-- GIVEN PASSAGE follows --

Alia Syed, still from Eating Grass, 2003, 16mm film, transferred to HD DVD, sound, 22:56 min.Image courtesy: http://www.lacma.org/art/installation/alia-syed-eating-grass

Alia Syed, still from Eating Grass, 2003, 16mm film, transferred to HD DVD, sound, 22:56 min.
Image courtesy: http://www.lacma.org/art/installation/alia-syed-eating-grass

The title Eating Grass refers to and questions a remark made by Zulfikar Ali Bhutto in regards to Pakistani development of a nuclear bomb. Bhutto stated that, should India develop nuclear technology, Pakistan would go hungry, would eat grass or leaves if necessary, in pursuit of its own nuclear arms. The two countries – with so rich a shared past and so conflicted a shared present – are today pitted against each other and as such, Syed seems to say, the only possible result is to the detriment of each.  At a more personal level, the film and its title can be construed as referring to the diasporic experience of living in two cultures at once, of negotiating between two worlds and multiple identities. Its pace emphasizes the permeability of identity, and of the instability of the zone of “multiculturalism.”

-- GIVEN PASSAGE concluded --

- PROBLEM TO WORK ON -
Continue the text on Alia Syed's film Eating Grass from its final sentence. The data that follows is separate material and has no connection to the text about the film.

-- RECORD SET follows --

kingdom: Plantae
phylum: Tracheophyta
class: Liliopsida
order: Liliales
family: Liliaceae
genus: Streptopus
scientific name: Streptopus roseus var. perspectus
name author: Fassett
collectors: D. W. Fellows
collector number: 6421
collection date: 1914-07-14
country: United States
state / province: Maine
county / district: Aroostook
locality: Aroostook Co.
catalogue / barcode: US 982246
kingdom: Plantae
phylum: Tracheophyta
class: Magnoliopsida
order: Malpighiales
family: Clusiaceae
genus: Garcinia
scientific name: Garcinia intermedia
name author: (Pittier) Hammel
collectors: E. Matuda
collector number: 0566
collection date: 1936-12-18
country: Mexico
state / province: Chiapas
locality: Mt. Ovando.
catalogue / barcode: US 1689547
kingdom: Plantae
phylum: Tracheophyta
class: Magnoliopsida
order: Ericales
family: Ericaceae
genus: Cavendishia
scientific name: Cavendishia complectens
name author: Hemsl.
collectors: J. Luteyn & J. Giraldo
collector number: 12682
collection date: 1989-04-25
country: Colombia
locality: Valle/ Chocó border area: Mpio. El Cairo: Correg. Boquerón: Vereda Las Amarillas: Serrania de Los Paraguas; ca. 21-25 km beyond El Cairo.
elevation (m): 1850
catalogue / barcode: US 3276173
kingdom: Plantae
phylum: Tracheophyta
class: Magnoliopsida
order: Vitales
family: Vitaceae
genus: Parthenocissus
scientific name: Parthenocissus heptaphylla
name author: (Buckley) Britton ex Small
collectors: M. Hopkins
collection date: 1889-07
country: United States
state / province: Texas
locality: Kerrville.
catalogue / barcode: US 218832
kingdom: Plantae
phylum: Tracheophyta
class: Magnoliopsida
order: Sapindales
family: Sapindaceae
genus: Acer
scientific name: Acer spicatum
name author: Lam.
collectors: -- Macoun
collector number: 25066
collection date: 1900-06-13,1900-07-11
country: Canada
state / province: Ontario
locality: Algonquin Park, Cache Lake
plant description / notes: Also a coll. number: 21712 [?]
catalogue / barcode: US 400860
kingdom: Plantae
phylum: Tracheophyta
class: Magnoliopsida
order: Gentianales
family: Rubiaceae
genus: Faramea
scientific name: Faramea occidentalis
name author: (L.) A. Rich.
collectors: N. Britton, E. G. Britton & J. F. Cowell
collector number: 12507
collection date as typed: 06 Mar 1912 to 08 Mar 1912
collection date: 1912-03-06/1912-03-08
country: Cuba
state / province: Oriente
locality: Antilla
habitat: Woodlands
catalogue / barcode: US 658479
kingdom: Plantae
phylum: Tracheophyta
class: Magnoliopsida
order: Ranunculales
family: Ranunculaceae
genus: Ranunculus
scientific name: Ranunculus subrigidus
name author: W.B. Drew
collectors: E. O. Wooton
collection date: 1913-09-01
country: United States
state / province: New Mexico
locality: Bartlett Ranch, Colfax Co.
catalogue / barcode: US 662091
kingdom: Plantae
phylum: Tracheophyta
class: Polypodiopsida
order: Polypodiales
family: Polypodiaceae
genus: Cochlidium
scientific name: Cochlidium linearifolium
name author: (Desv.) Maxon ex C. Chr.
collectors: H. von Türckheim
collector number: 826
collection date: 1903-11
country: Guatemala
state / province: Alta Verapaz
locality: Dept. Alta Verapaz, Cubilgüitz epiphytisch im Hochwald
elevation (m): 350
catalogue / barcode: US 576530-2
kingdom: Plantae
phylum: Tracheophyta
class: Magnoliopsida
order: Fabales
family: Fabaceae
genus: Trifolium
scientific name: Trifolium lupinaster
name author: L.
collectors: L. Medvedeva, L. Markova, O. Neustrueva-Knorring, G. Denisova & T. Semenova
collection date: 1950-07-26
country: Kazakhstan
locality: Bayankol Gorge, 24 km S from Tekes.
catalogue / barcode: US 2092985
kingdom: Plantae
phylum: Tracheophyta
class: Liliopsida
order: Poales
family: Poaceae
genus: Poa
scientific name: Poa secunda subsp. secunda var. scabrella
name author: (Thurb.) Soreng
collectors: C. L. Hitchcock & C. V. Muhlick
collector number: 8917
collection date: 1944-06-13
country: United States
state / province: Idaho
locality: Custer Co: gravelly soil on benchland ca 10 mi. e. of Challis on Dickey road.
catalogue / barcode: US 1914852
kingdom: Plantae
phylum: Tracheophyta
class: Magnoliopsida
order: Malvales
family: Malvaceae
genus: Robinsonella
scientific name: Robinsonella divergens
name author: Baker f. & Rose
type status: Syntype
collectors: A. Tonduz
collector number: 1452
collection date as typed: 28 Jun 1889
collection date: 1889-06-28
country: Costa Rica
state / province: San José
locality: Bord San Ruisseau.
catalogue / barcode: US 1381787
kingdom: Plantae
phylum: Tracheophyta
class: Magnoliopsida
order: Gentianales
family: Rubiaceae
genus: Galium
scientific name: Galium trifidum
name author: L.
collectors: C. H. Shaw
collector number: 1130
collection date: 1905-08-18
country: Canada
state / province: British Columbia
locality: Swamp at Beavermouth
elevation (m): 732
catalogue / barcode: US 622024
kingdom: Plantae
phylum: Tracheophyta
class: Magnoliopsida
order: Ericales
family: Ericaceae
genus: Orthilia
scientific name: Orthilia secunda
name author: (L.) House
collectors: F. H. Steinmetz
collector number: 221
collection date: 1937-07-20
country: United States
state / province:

-- RECORD SET concluded --

- ANSWER BOX -
Filmed in London, Karachi, and Lahore – one city, Syed has said, falls into another – Eating Grass is organized around the five daily prayers of Muslim traditional practice. Syed, who is also a poet, compliments this pace of the day as punctuated by calls to prayer with an underlying poetic and lyrical rhythm. As per a 2012 interview with LACMA assistant curator Julie Romain, Syed originally wrote a short story in relation to the early morning call to prayer, inspired by her realization one day in Karachi that the call she had originally taken to be the traditional one of a muezzin was actually a distorted tape recording. She then went on to write four additional short stories that relate to the remaining daily calls to prayer; together these five visual and audio vignettes comprise the film.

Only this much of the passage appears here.